On June 2, he will lead a “virtual fireside chat” fundraiser on Zoom with former New Jersey Attorney General Anne Milgram. Both are New York University law professors. Mr. Weissmann is writing a book on his prosecutorial career.
On MSNBC, Mr. Weissmann has shown that he retains the Trump-Kremlin conspiracy bug.
Amid the Ukraine impeachment debate, Mr. Weissmann suggested in November 2019 there was an ulterior motive for Mr. Trump speaking on an unsecured telephone line with U.S. Ambassador to the European Union Gordon Sondland, who was in Kyiv, Ukraine.
“Here the question is why wasn’t the president and Ambassador Sondland worried about the fact that the Russians would undoubtedly in Ukraine be able to hear this conversation?” Mr. Weissmann said. “The issue would be because … if you’re sitting there thinking, ’I don’t really care because the Russians are going to be siding with me in the 2020 election,’ then you’re all on the same team.”

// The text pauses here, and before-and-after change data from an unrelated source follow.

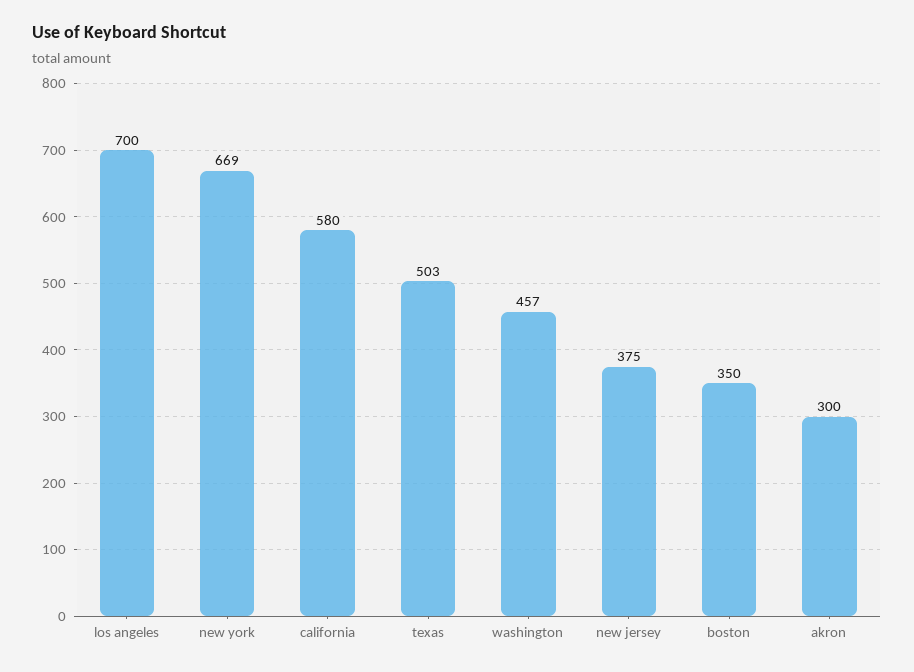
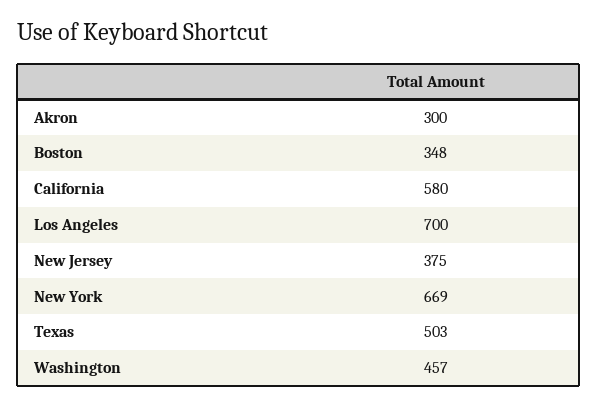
  {
    "los angeles": 700,
    "new york": 669,
    "california": 580,
    "texas": 503,
    "washington": 457,
    "new jersey": 375,
-   "boston": 350,
+   "boston": 348,
    "akron": 300
  }

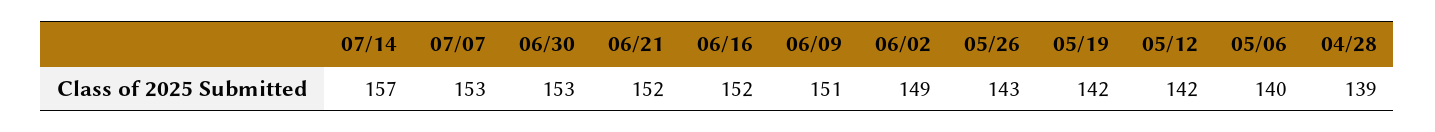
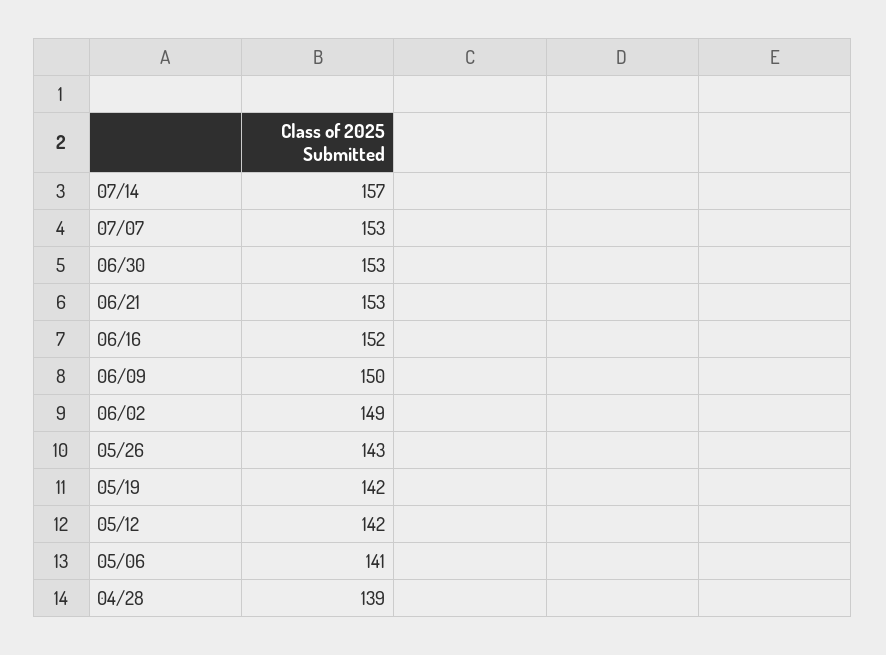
  {
    "07/14": 157,
    "07/07": 153,
    "06/30": 153,
-   "06/21": 152,
+   "06/21": 153,
    "06/16": 152,
-   "06/09": 151,
+   "06/09": 150,
    "06/02": 149,
    "05/26": 143,
    "05/19": 142,
    "05/12": 142,
-   "05/06": 140,
+   "05/06": 141,
    "04/28": 139
  }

Mr. Sondland had testified to the House Permanent Select Committee on Intelligence that the call was unclassified. He said diplomats often conduct business on open lines and texts.
In February, after Mr. Trump held an acquittal celebration at the White House, Mr. Weissmann gave Democrats advice on how to throw out Mr. Trump, whom he called a “demigod” and “amoral.”
He said on MSNBC that Democrats should use the Italian method — the way opponents deposed Prime Minister Silvio Berlusconi, like Mr. Trump, a populist conservative.
“There was something very interesting when the Italians were trying to get rid of Berlusconi and they had very, very similar demigod who also was amoral,” Mr. Weissmann said. “And one of the ways they did it was you don’t just talk about his personal failings. You go to the facts. You talk about why his policies are wrong. I think that’s what the Democrats have to point out.”